The review aggregator website Rotten Tomatoes reported an approval rating of 71% based on 136 reviews, with an average rating of 6.56/10. The website's critical consensus reads: "While The King is sometimes less than the sum of its impressive parts, strong source material and gripping performances make this a period drama worth hailing."[24] Metacritic, which uses a weighted average, assigned the film a score of 62 out of 100, based on 38 critics, indicating "generally favorable reviews".[25][26]

Accolades[edit]

Award Date of ceremony Category Nominee(s) Result Ref.
AACTA Awards 4 December 2019 Best Film Brad Pitt, Dede Gardner, Jeremy Kleiner, Liz Watts, David Michôd, Joel Edgerton Nominated [27]
Best Direction David Michôd Nominated
Best Actor in a Leading Role Timothée Chalamet Nominated
Best Actor in a Supporting Role Joel Edgerton Won
Ben Mendelsohn Nominated
Best Cinematography Adam Arkapaw Won
Best Editing Peter Sciberras Nominated
Best Sound Robert Mackenzie, Sam Petty, Gareth John, Leah Katz, Mario Vacarro, Tara Webb Nominated
Best Production Design Fiona Crombie, Alice Felton Won
Best Costume Design Jane Petrie Won
Best Screenplay David Michôd, Joel Edgerton Nominated
Best Hair and Makeup Alessandro Bertolazzi Nominated
Best Casting Des Hamilton, Francine Maisler Nominated
4 January 2020 Best International Film Brad Pitt, Dede Gardner, Jeremy Kleiner, Liz Watts, David Michôd, Joel Edgerton Nominated [28]
Hollywood Music in Media Awards 20 November 2019 Best Original Score in a Feature Film Nicholas Britell Nominated [29]
London Film Critics' Circle January 30, 2020 British / Irish Actor of the Year Robert Pattinson Won [30]

Historical Accuracy[edit]

The movie was criticized for being widely inaccurate to both reality and the Shakespearean play. Being loosely based on several works of English playwright Shakespeare, the film contains many of the same ahistorical dramatizations and biases as its source material, including the introduction of wholly fictional characters and episodes as well as mischaracterizations of historical persons, not the least of which being Henry himself. Portrayed as a perpetually-inebriated, sullen, ne'er-do-well, Henry of Monmouth was in real life so engaged and experienced in battle that he almost died from an arrow to the face, which they subtly reference with the facial scar he wears in the film. Not unlike the 16th century plays, the film was met with criticism by historians, with Christophe Gilliot, director of the French museum Azincourt 1415, suggesting it has "Francophobe tendencies".[31]

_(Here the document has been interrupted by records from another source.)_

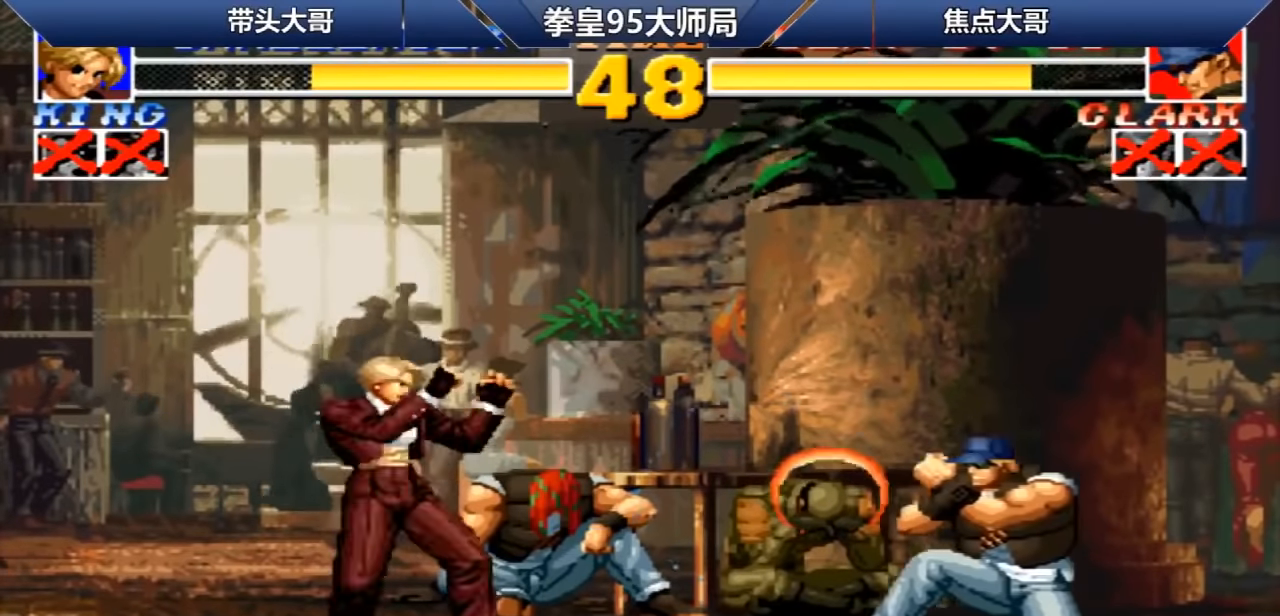
{"buttons": [], "left_stick": "center", "events": [[80, "B", "down"], [80, "left_stick", "center"], [120, "B", "up"]]}
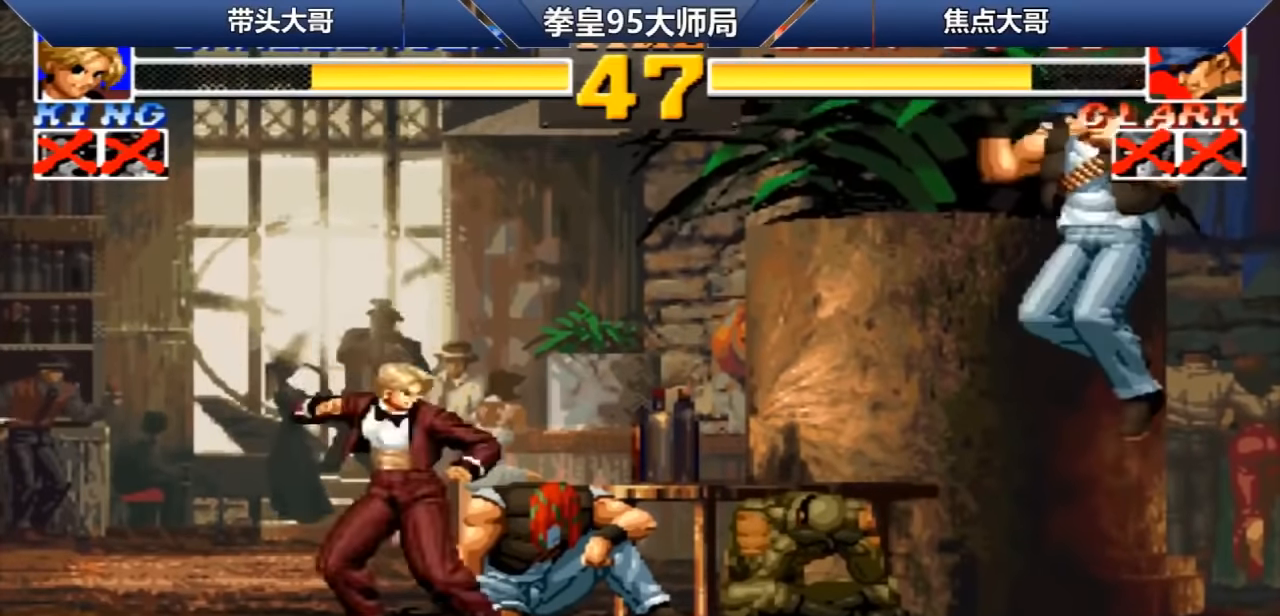
{"buttons": [], "left_stick": "center", "events": [[40, "left_stick", "right"], [360, "left_stick", "center"], [440, "B", "down"], [440, "C", "down"], [520, "B", "up"], [520, "C", "up"]]}
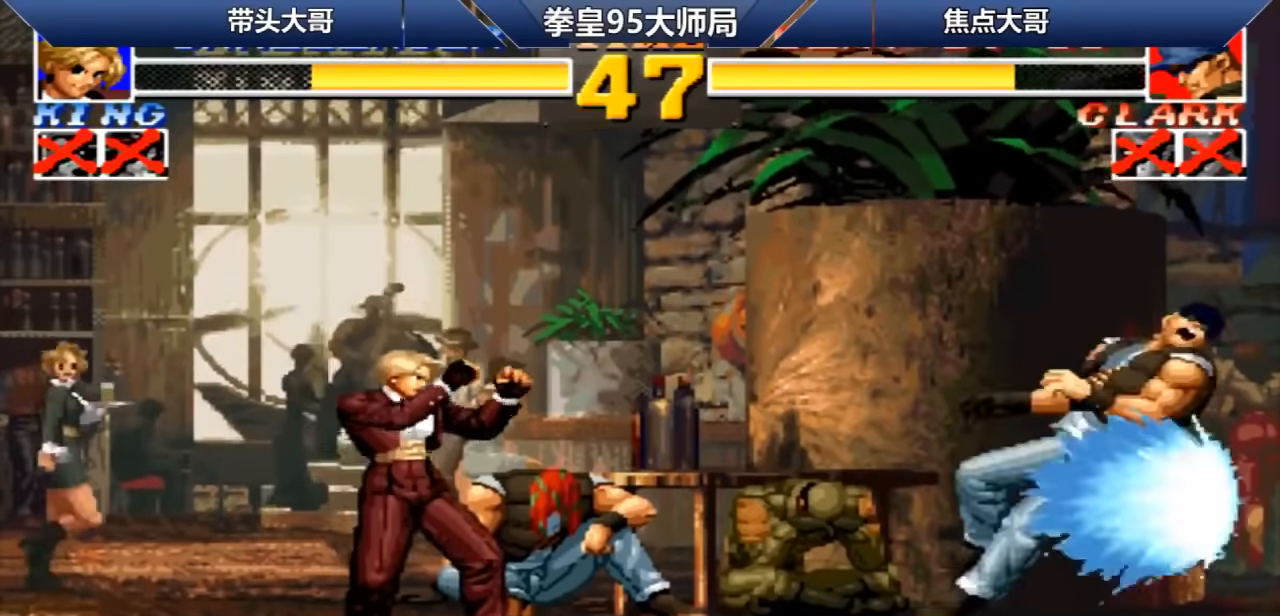
{"buttons": [], "left_stick": "down", "events": [[480, "left_stick", "down"]]}
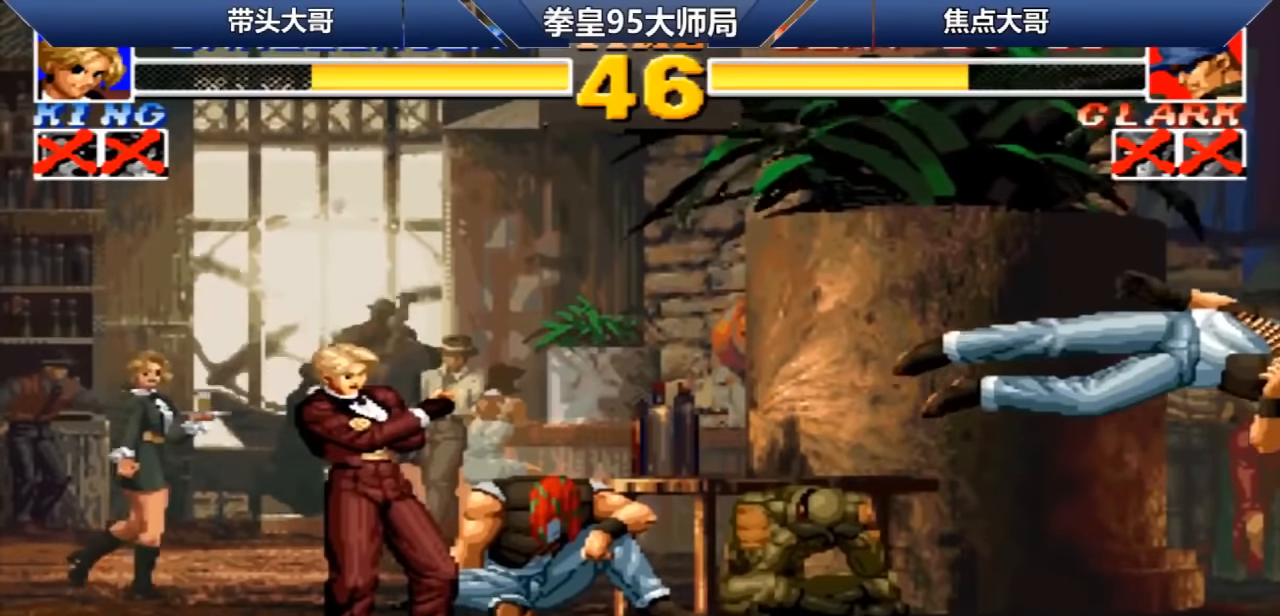
{"buttons": [], "left_stick": "center", "events": [[160, "left_stick", "right"], [480, "left_stick", "center"]]}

Here is a non-exhaustive list of the most important historical inaccuracy present in the film and not corresponding to reality according to Gilliot:[32]

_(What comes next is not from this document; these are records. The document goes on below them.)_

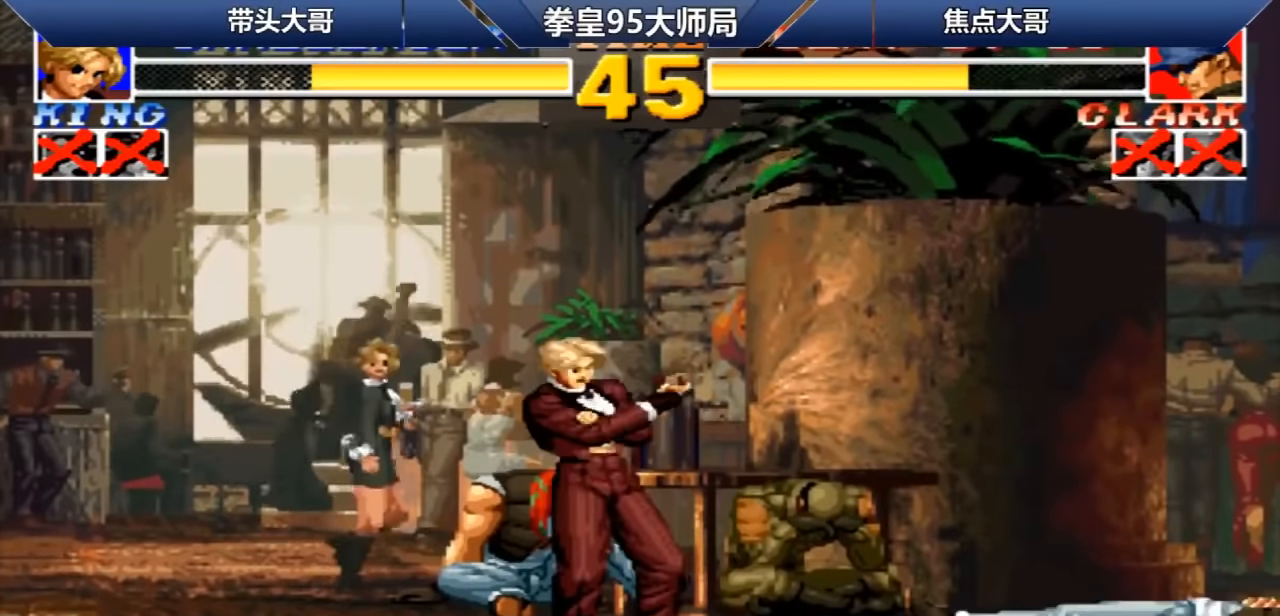
{"buttons": [], "left_stick": "center", "events": [[40, "D", "down"], [40, "left_stick", "center"], [160, "D", "up"]]}
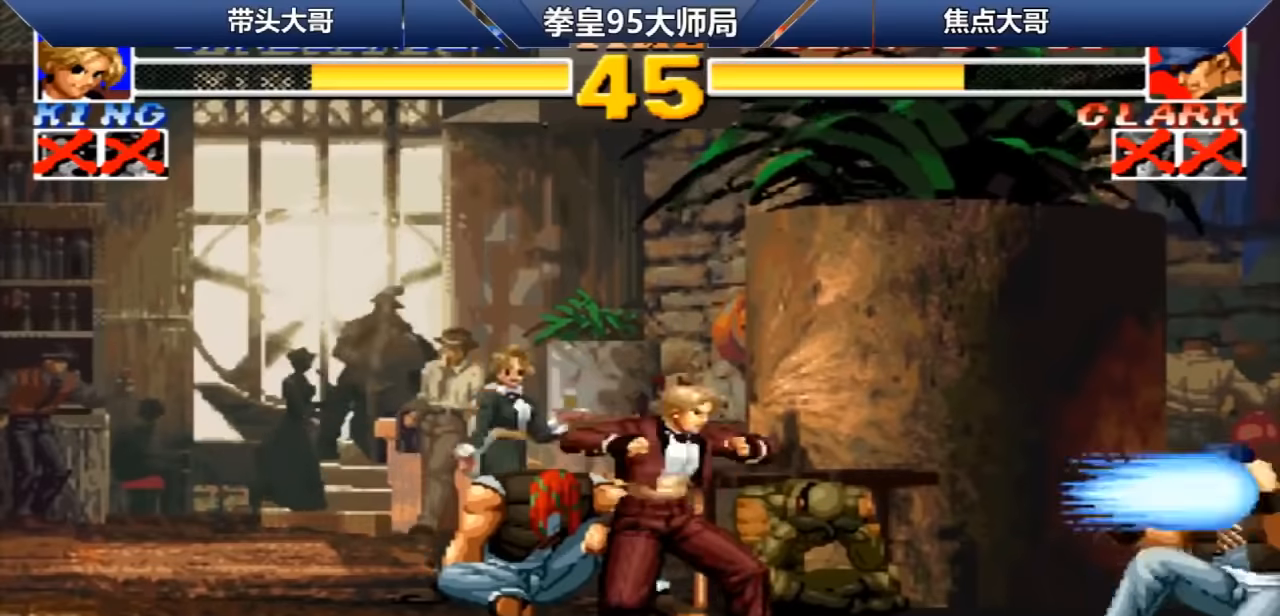
{"buttons": [], "left_stick": "center", "events": [[120, "left_stick", "down"], [280, "left_stick", "center"], [320, "B", "down"], [400, "B", "up"]]}
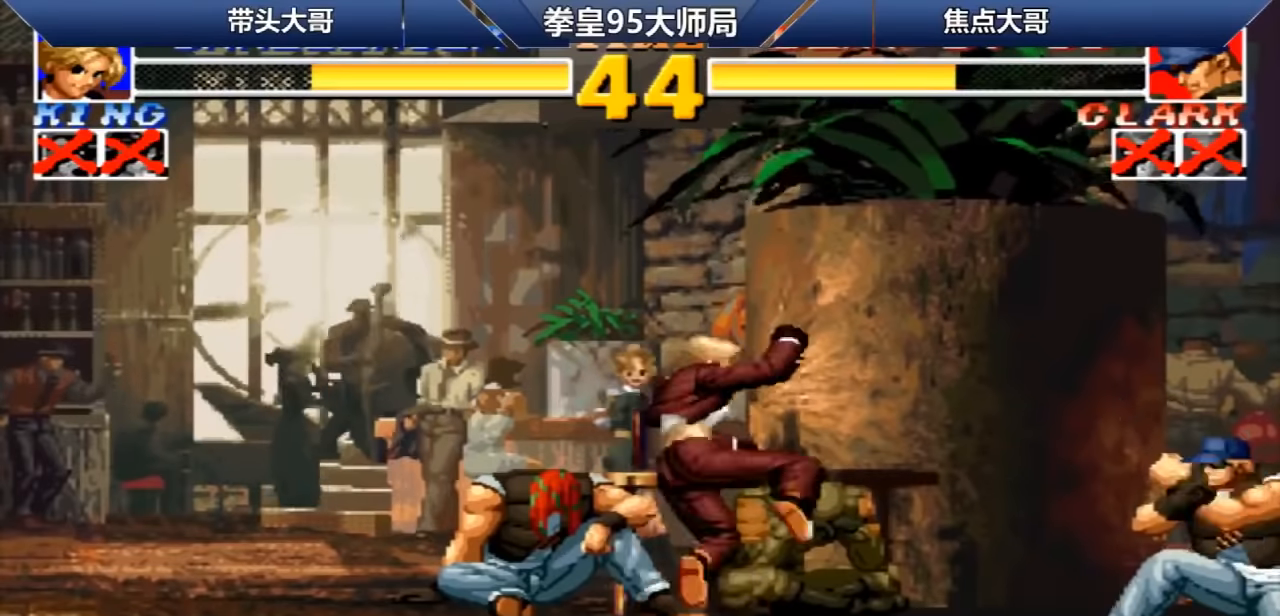
{"buttons": [], "left_stick": "down", "events": [[520, "left_stick", "down"]]}
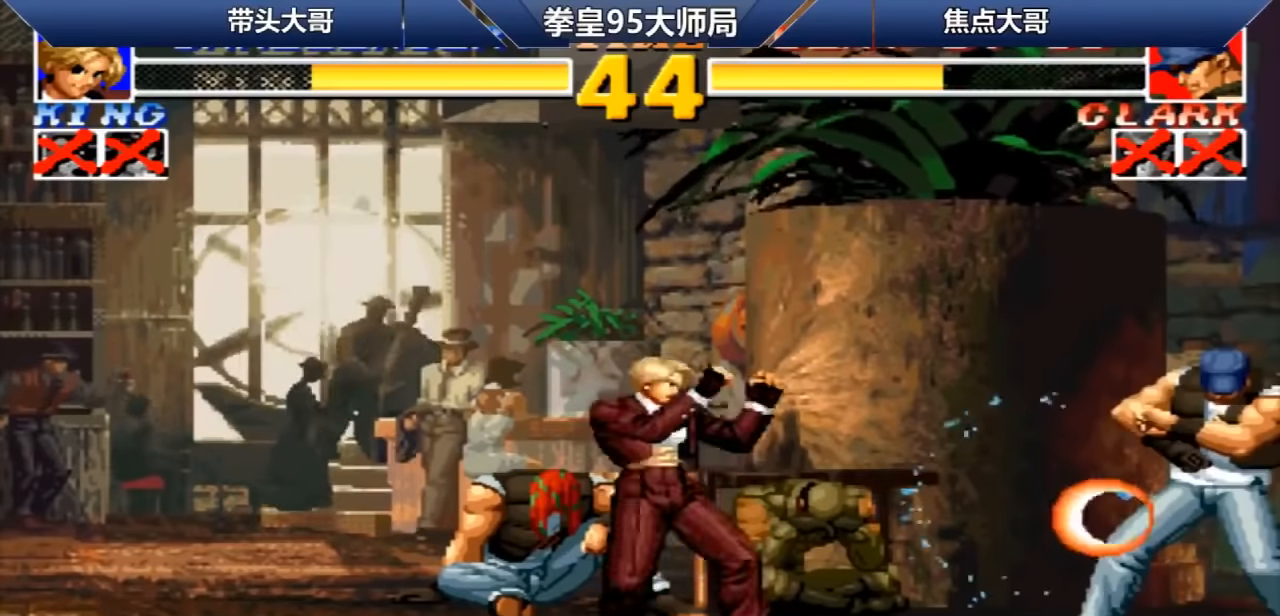
{"buttons": [], "left_stick": "center", "events": [[200, "B", "down"], [200, "left_stick", "center"], [280, "B", "up"]]}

  • King Henry V was neither humanist nor pacifist. The real Henry V was known to be bellicose, aggressive and warlike. The war against France was not solely the result of a plot against the King, but also a continuity of the foreign policy of his ancestors, claiming the rights of the English crown to the throne of France. Henry wanted to establish his legitimacy. After the battle of Agincourt, he had all the French prisoners executed, most of them gathered in barns and burnt alive, their throats slashed or their heads smashed with blows. He reduced the population of Rouen to starvation during the siege of the city from July 1418 to January 1419, killing 35,000 in six months.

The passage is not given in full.